On deriving the standard form of the Klein-Gordon propagator

[Nauj Onerom]

I'm trying to make sense of the derivation of the Klein-Gordon propagator in Peskin and Schroeder using contour integration. It seems the main step in the argument is that $e^{-i p^0(x^0-y^0)}$ tends to zero (in the $r\rightarrow\infty$ limit) along a semicircular contour below (resp. above) the real line for $x^0 > y^0$ (resp. $x^0< y^0$). It is this that I'm having trouble making sense of.
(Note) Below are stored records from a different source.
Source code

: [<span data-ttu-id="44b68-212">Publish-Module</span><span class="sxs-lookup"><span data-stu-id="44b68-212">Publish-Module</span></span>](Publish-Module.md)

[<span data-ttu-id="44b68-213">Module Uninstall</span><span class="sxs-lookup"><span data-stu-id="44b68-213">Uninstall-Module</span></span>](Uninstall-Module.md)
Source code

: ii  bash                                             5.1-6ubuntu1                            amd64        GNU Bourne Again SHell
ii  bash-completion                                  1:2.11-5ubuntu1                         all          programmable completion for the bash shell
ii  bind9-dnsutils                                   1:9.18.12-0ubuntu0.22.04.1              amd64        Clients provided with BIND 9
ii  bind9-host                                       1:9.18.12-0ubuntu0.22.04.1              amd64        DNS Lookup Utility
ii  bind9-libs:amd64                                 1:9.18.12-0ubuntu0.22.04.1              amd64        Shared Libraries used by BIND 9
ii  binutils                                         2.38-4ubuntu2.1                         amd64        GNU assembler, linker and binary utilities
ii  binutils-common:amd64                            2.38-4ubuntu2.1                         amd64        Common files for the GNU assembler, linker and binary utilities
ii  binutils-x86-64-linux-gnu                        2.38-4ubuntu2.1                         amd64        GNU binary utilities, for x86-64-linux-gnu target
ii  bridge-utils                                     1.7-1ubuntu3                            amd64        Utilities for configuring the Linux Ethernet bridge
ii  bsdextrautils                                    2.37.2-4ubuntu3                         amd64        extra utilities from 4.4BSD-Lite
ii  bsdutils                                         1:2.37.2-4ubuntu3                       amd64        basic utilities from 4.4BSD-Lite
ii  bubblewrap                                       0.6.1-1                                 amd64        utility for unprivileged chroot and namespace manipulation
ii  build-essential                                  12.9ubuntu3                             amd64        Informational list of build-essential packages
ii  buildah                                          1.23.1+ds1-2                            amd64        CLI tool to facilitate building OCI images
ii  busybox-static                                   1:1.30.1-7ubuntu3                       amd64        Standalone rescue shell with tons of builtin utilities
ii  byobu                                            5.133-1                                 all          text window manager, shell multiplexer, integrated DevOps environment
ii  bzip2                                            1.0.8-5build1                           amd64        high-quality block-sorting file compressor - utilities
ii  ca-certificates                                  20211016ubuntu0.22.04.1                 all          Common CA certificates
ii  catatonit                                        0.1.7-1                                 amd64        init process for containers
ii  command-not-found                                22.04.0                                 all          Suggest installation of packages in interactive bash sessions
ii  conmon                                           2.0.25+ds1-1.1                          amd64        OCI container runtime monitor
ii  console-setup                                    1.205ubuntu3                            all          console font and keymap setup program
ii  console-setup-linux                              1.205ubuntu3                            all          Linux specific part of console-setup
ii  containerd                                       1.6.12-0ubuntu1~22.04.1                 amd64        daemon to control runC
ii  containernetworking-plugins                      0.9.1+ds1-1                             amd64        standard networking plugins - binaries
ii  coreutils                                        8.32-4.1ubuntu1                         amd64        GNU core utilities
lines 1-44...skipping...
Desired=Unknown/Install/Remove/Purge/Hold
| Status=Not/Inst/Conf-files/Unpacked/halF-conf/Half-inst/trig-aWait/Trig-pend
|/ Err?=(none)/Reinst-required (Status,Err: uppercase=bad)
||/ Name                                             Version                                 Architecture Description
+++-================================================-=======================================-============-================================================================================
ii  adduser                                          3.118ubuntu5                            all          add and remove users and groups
If we consider $$ \int_{C_{below}} \frac{dp^0}{2\pi}\frac{e^{ip(x--y)}}{i(p^2-m^2)} = \int_{0}^\pi \frac{d\theta}{2\pi}(-ire^{i\theta})\frac{e^{-i[re^{i\theta}(x^0-y^0) - \vec{p}\cdot(\vec{x}-\vec{y})]}}{i((re^{i\theta})^2 - \vec{p}^2 - m^2)},$$ the integrand seems to tend to zero as $r\rightarrow\infty$ regardless of whether $x^0 > y^0$ or $y^0 > x^0$ since the exponential is bounded. So I guess my question is what stops us from choosing this same contour for the $y^0 > x^0$ case, which would give a nonzero result?

 

[frenchfryburrito]

To use contour integration you need to pick a contour where the extra half-semicircle will go to 0 for large imaginary p0 (due to the exponential). The upper half plane corresponds to +ip0, while the lower half plane corresponds to -ip0. For x0>y0, -ip0 will converge to 0 along the semicircle at infinity (this is the lower half plane), while ip0 blows up along the semicircle at infinity (this is the upper half plane. The argument works exactly in reverse for x0<y0.